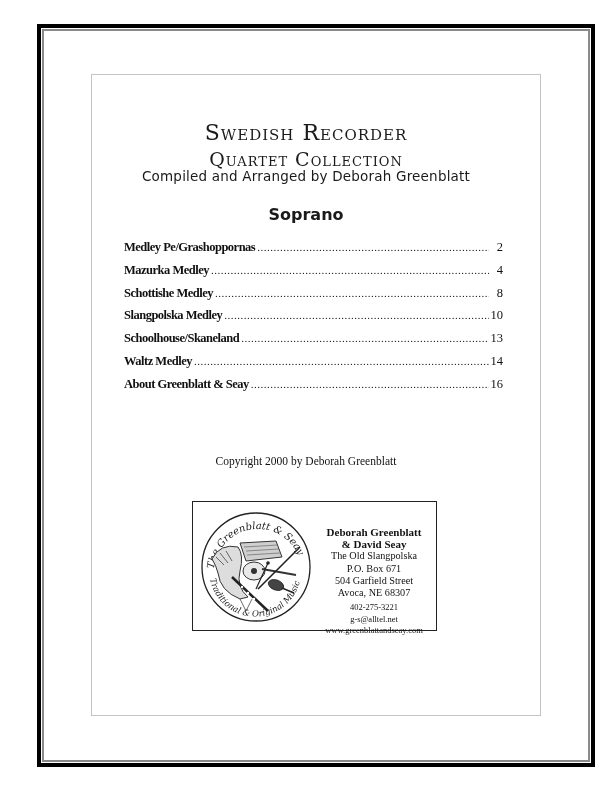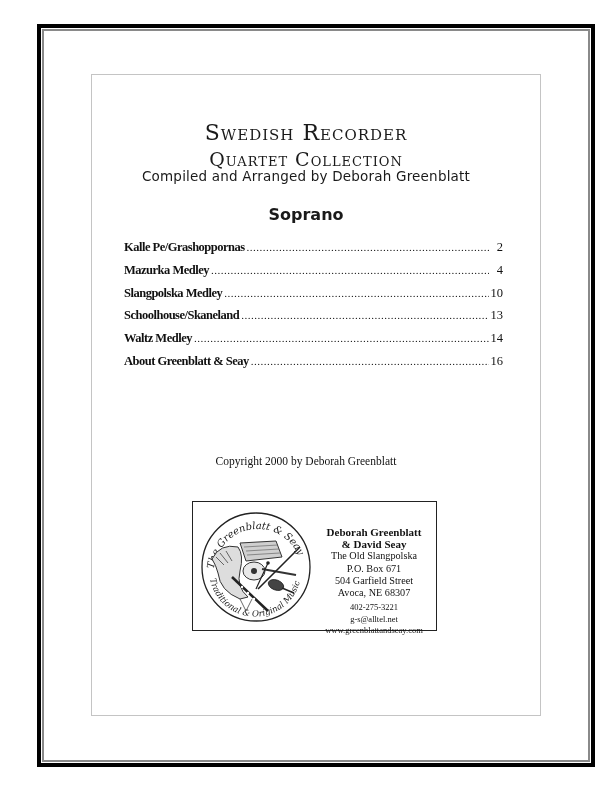--- a/index.html
+++ b/index.html
@@ -43,7 +43,7 @@
 
 <div class="toc">
   <div class="toc-row">
-    <span class="toc-title">Kalle Pe/Grashoppornas</span>
+    <span class="toc-title">Medley Pe/Grashoppornas</span>
     <span class="toc-dots"></span>
     <span class="toc-page">2</span>
   </div>

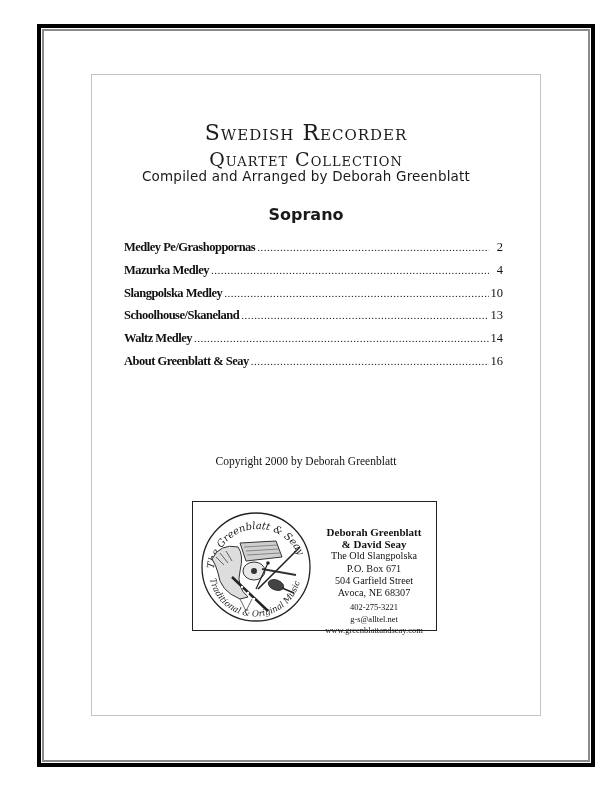--- a/index.html
+++ b/index.html
@@ -51,6 +51,11 @@
     <span class="toc-title">Mazurka Medley</span>
     <span class="toc-dots"></span>
     <span class="toc-page">4</span>
+  </div>
+  <div class="toc-row">
+    <span class="toc-title">Schottishe Medley</span>
+    <span class="toc-dots"></span>
+    <span class="toc-page">8</span>
   </div>
   <div class="toc-row">
     <span class="toc-title">Slangpolska Medley</span>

-=-=-

ABOUT THIS EXERCISE: Gather each line in these records that contains the string "Grashoppornas".

SOLUTION TO THE EXERCISE:
-    <span class="toc-title">Kalle Pe/Grashoppornas</span>
+    <span class="toc-title">Medley Pe/Grashoppornas</span>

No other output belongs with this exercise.